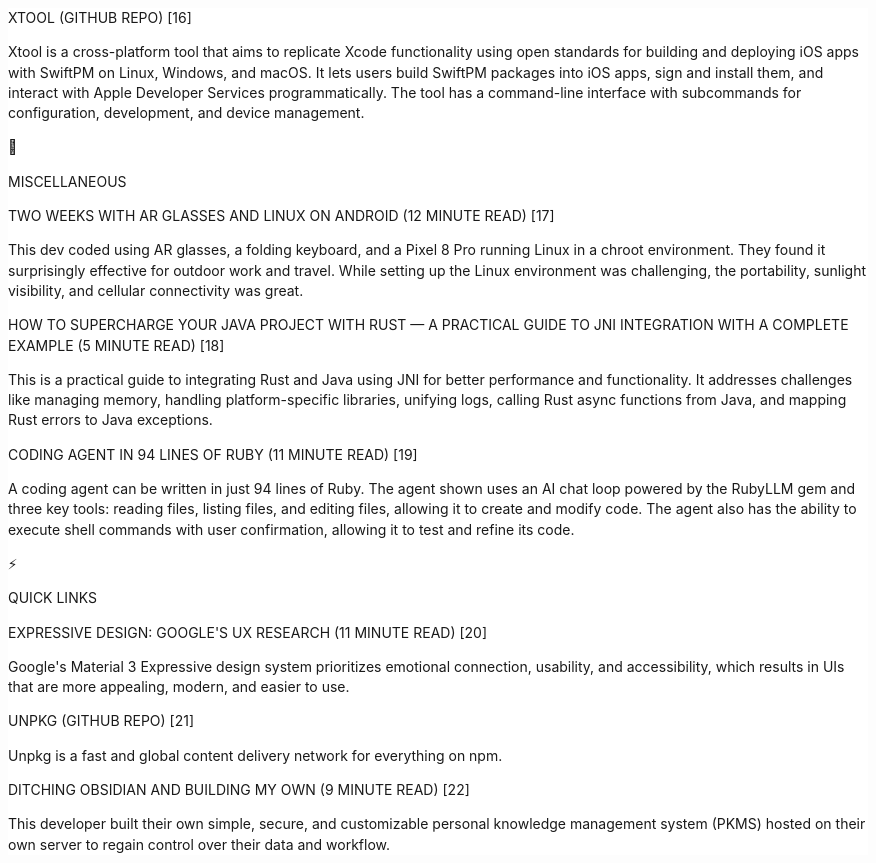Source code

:  XTOOL (GITHUB REPO) [16] 

 Xtool is a cross-platform tool that aims to replicate Xcode
functionality using open standards for building and deploying iOS apps
with SwiftPM on Linux, Windows, and macOS. It lets users build SwiftPM
packages into iOS apps, sign and install them, and interact with Apple
Developer Services programmatically. The tool has a command-line
interface with subcommands for configuration, development, and device
management. 

🎁 

MISCELLANEOUS

 TWO WEEKS WITH AR GLASSES AND LINUX ON ANDROID (12 MINUTE READ) [17] 

 This dev coded using AR glasses, a folding keyboard, and a Pixel 8
Pro running Linux in a chroot environment. They found it surprisingly
effective for outdoor work and travel. While setting up the Linux
environment was challenging, the portability, sunlight visibility, and
cellular connectivity was great. 

 HOW TO SUPERCHARGE YOUR JAVA PROJECT WITH RUST — A PRACTICAL GUIDE
TO JNI INTEGRATION WITH A COMPLETE EXAMPLE (5 MINUTE READ) [18] 

 This is a practical guide to integrating Rust and Java using JNI for
better performance and functionality. It addresses challenges like
managing memory, handling platform-specific libraries, unifying logs,
calling Rust async functions from Java, and mapping Rust errors to
Java exceptions. 

 CODING AGENT IN 94 LINES OF RUBY (11 MINUTE READ) [19] 

 A coding agent can be written in just 94 lines of Ruby. The agent
shown uses an AI chat loop powered by the RubyLLM gem and three key
tools: reading files, listing files, and editing files, allowing it to
create and modify code. The agent also has the ability to execute
shell commands with user confirmation, allowing it to test and refine
its code. 

⚡ 

QUICK LINKS

 EXPRESSIVE DESIGN: GOOGLE'S UX RESEARCH (11 MINUTE READ) [20] 

 Google's Material 3 Expressive design system prioritizes emotional
connection, usability, and accessibility, which results in UIs that
are more appealing, modern, and easier to use. 

 UNPKG (GITHUB REPO) [21] 

 Unpkg is a fast and global content delivery network for everything on
npm. 

 DITCHING OBSIDIAN AND BUILDING MY OWN (9 MINUTE READ) [22] 

 This developer built their own simple, secure, and customizable
personal knowledge management system (PKMS) hosted on their own server
to regain control over their data and workflow. 
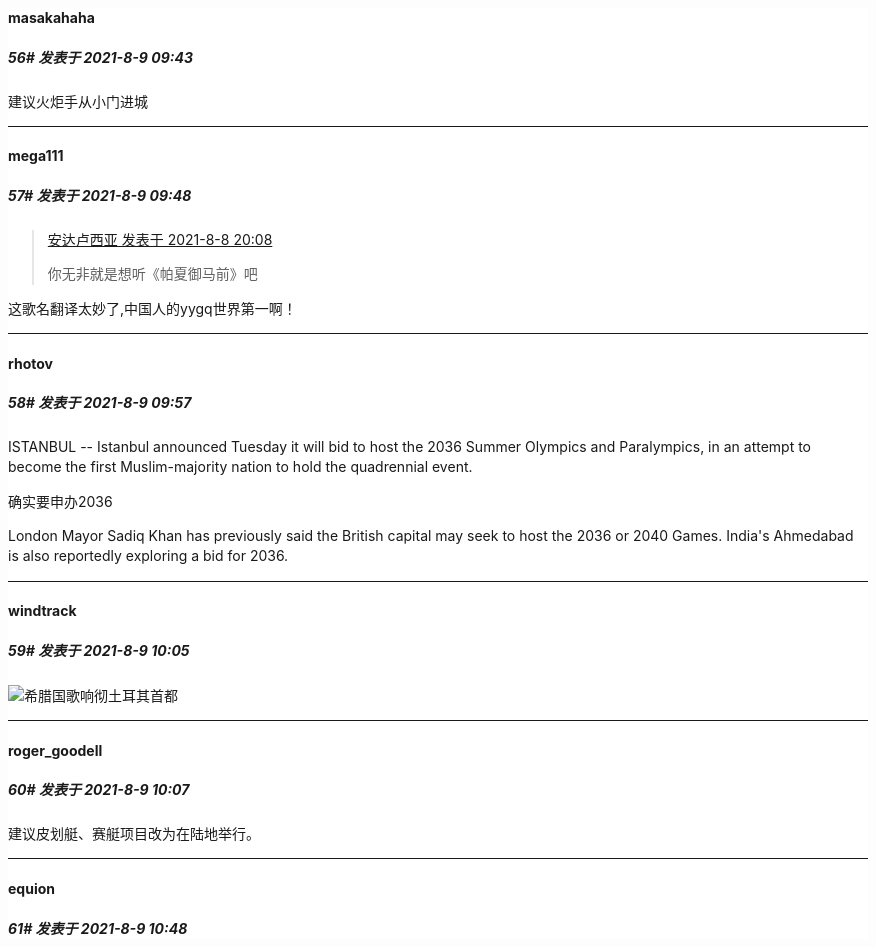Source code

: ####  masakahaha  
##### 56#       发表于 2021-8-9 09:43


建议火炬手从小门进城


*****

####  mega111  
##### 57#       发表于 2021-8-9 09:48


<blockquote><a href="httphttps://bbs.saraba1st.com/2b/forum.php?mod=redirect&amp;goto=findpost&amp;pid=52290743&amp;ptid=2019726" target="_blank">安达卢西亚 发表于 2021-8-8 20:08</a>

你无非就是想听《帕夏御马前》吧</blockquote>
这歌名翻译太妙了,中国人的yygq世界第一啊！


*****

####  rhotov  
##### 58#       发表于 2021-8-9 09:57


ISTANBUL -- Istanbul announced Tuesday it will bid to host the 2036 Summer Olympics and Paralympics, in an attempt to become the first Muslim-majority nation to hold the quadrennial event.


确实要申办2036


London Mayor Sadiq Khan has previously said the British capital may seek to host the 2036 or 2040 Games. India's Ahmedabad is also reportedly exploring a bid for 2036.


*****

####  windtrack  
##### 59#       发表于 2021-8-9 10:05


<img src="https://static.saraba1st.com/image/smiley/face2017/066.png" referrerpolicy="no-referrer">希腊国歌响彻土耳其首都


*****

####  roger_goodell  
##### 60#       发表于 2021-8-9 10:07


建议皮划艇、赛艇项目改为在陆地举行。




*****

####  equion  
##### 61#       发表于 2021-8-9 10:48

================================

▶ PROMPT
Each entry shown above must be quoted exactly, with its pictures left out.

▶ YOUR SOLUTION
Source code

:  XTOOL (GITHUB REPO) [16] 

 Xtool is a cross-platform tool that aims to replicate Xcode
functionality using open standards for building and deploying iOS apps
with SwiftPM on Linux, Windows, and macOS. It lets users build SwiftPM
packages into iOS apps, sign and install them, and interact with Apple
Developer Services programmatically. The tool has a command-line
interface with subcommands for configuration, development, and device
management. 

🎁 

MISCELLANEOUS

 TWO WEEKS WITH AR GLASSES AND LINUX ON ANDROID (12 MINUTE READ) [17] 

 This dev coded using AR glasses, a folding keyboard, and a Pixel 8
Pro running Linux in a chroot environment. They found it surprisingly
effective for outdoor work and travel. While setting up the Linux
environment was challenging, the portability, sunlight visibility, and
cellular connectivity was great. 

 HOW TO SUPERCHARGE YOUR JAVA PROJECT WITH RUST — A PRACTICAL GUIDE
TO JNI INTEGRATION WITH A COMPLETE EXAMPLE (5 MINUTE READ) [18] 

 This is a practical guide to integrating Rust and Java using JNI for
better performance and functionality. It addresses challenges like
managing memory, handling platform-specific libraries, unifying logs,
calling Rust async functions from Java, and mapping Rust errors to
Java exceptions. 

 CODING AGENT IN 94 LINES OF RUBY (11 MINUTE READ) [19] 

 A coding agent can be written in just 94 lines of Ruby. The agent
shown uses an AI chat loop powered by the RubyLLM gem and three key
tools: reading files, listing files, and editing files, allowing it to
create and modify code. The agent also has the ability to execute
shell commands with user confirmation, allowing it to test and refine
its code. 

⚡ 

QUICK LINKS

 EXPRESSIVE DESIGN: GOOGLE'S UX RESEARCH (11 MINUTE READ) [20] 

 Google's Material 3 Expressive design system prioritizes emotional
connection, usability, and accessibility, which results in UIs that
are more appealing, modern, and easier to use. 

 UNPKG (GITHUB REPO) [21] 

 Unpkg is a fast and global content delivery network for everything on
npm. 

 DITCHING OBSIDIAN AND BUILDING MY OWN (9 MINUTE READ) [22] 

 This developer built their own simple, secure, and customizable
personal knowledge management system (PKMS) hosted on their own server
to regain control over their data and workflow. 
Source code

: ####  masakahaha  
##### 56#       发表于 2021-8-9 09:43


建议火炬手从小门进城


*****

####  mega111  
##### 57#       发表于 2021-8-9 09:48


<blockquote><a href="httphttps://bbs.saraba1st.com/2b/forum.php?mod=redirect&amp;goto=findpost&amp;pid=52290743&amp;ptid=2019726" target="_blank">安达卢西亚 发表于 2021-8-8 20:08</a>

你无非就是想听《帕夏御马前》吧</blockquote>
这歌名翻译太妙了,中国人的yygq世界第一啊！


*****

####  rhotov  
##### 58#       发表于 2021-8-9 09:57


ISTANBUL -- Istanbul announced Tuesday it will bid to host the 2036 Summer Olympics and Paralympics, in an attempt to become the first Muslim-majority nation to hold the quadrennial event.


确实要申办2036


London Mayor Sadiq Khan has previously said the British capital may seek to host the 2036 or 2040 Games. India's Ahmedabad is also reportedly exploring a bid for 2036.


*****

####  windtrack  
##### 59#       发表于 2021-8-9 10:05


<img src="https://static.saraba1st.com/image/smiley/face2017/066.png" referrerpolicy="no-referrer">希腊国歌响彻土耳其首都


*****

####  roger_goodell  
##### 60#       发表于 2021-8-9 10:07


建议皮划艇、赛艇项目改为在陆地举行。




*****

####  equion  
##### 61#       发表于 2021-8-9 10:48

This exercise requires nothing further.